Sottraggono 10 euro di merce e non pagano: "Siamo napoletani, comandiamo noi"
Erano entrati in un minimarket situato sui viali delle Regine a Rimini e, dopo aver preso un paio di birre dal frigo e mangiato alcune ciliegie, si stavano allontanando in tutta tranquillità senza pagare. Il titolare, però, un cittadini bengalese, li aveva visti e bloccati, pretendendo quanto dovuto, circa 10 euro. E' a quel punto che i due clienti, un 41enne e un 49enne, entrambi napoletani, avrebbero perso il controllo, rivolgendo all'esercente minacce di morte, primi di spintonarlo nel tentativo di andarsene. "Se non fai il bravo, ti bruciamo il negozio e poi ti bruciamo vivo", per poi rincarare la dose: "Siamo napoletani, a Rimini comandiamo noi, non ci possono fare niente né la polizia né i giudici".

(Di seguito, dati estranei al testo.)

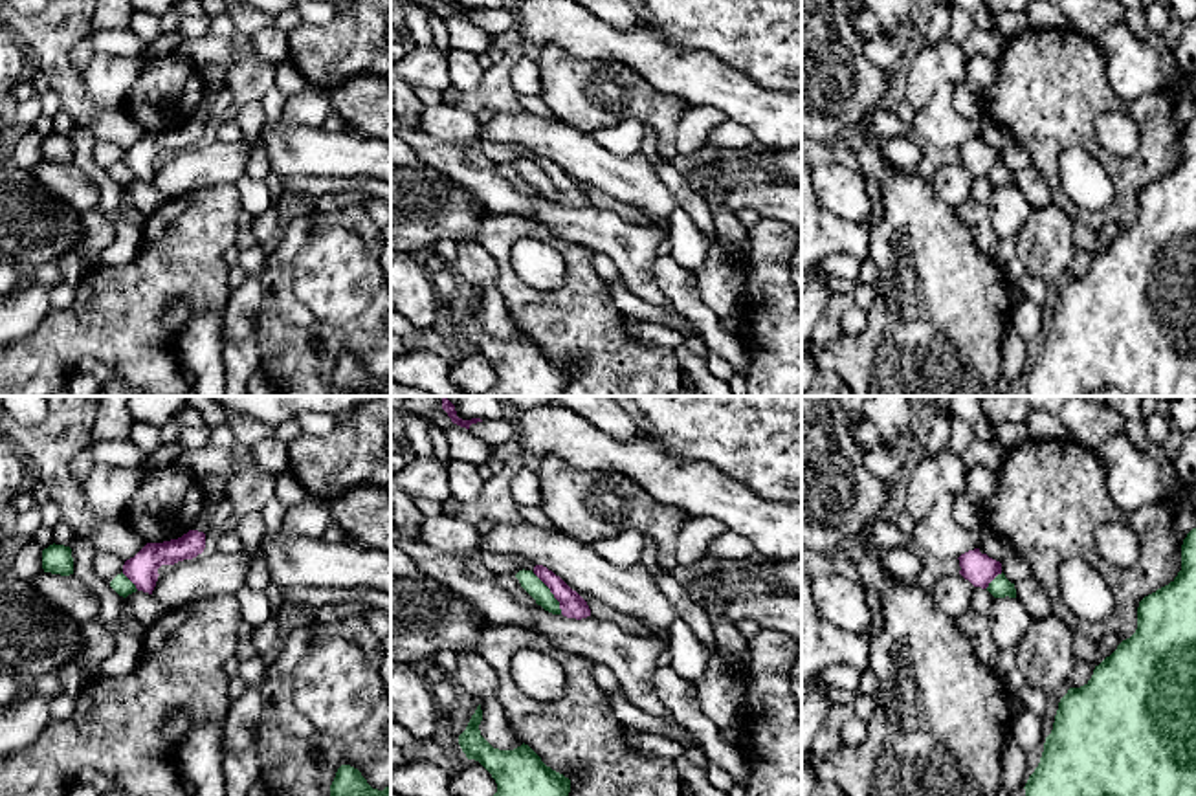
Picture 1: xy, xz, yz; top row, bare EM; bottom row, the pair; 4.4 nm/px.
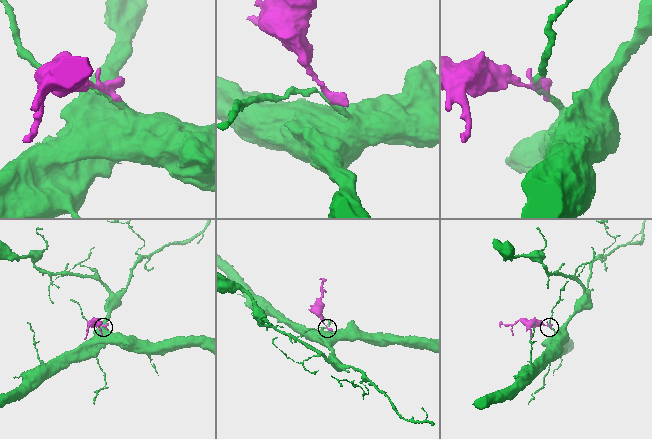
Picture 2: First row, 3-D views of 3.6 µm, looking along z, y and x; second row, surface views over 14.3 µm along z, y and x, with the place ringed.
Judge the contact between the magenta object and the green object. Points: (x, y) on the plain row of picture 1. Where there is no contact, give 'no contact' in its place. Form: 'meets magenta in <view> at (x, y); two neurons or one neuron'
meets magenta in xz at (551, 180); two neurons

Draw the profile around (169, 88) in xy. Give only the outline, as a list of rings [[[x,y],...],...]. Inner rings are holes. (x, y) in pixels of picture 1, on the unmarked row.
[[[167,53],[147,62],[127,94],[125,110],[145,132],[163,132],[193,119],[209,94],[196,64]]]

Nel minimarket era nato un mezzo parapiglia, interrotto dall'arrivo della polizia di Stato. L'atteggiamento dei due campani, però, era rimasto aggressivo e minaccioso anche al cospetto degli agenti delle Volanti, spintonati e oltraggiati: "Vi spariamo, vi denunceremo per sequestro di persona e ve la faremo pagare... Non sapete con chi avete a che fare". Alla fine i due erano stati arrestati per rapina in concorso e resistenza a pubblico ufficiale, e nei loro confronti era stato disposto il decreto di giudizio immediato.

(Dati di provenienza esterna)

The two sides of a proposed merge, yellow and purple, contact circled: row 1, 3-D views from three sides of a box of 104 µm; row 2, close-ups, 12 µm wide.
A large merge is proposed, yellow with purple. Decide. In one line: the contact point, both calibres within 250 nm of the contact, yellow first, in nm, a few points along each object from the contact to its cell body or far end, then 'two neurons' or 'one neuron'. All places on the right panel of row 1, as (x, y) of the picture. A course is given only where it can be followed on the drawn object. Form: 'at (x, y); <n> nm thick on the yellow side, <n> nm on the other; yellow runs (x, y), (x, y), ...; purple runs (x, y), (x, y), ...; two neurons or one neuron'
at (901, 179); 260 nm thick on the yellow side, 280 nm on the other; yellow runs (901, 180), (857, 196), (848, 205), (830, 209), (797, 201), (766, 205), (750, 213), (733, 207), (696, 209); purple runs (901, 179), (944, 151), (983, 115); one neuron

A distanza di oltre un anno e mezzo dai fatti, sono stati condannati entrambi Il 49enne, difeso dall'avvocato Matteo Paruscio, a 4 anni di reclusione, mentre il 41enne, al quale è stata contestata la recidiva reiterata e infraquinquennale, difeso dall'avvocato Gilberto Martinini, a 4 anni e 3 mesi. Per il reato di minacce, invece, il tribunale collegiale di Rimini ha dichiarato l'incompetenza rinviando il procedimento al giudice di pace. I loro difensori ricorreranno in appello contro la sentenza di primo grado.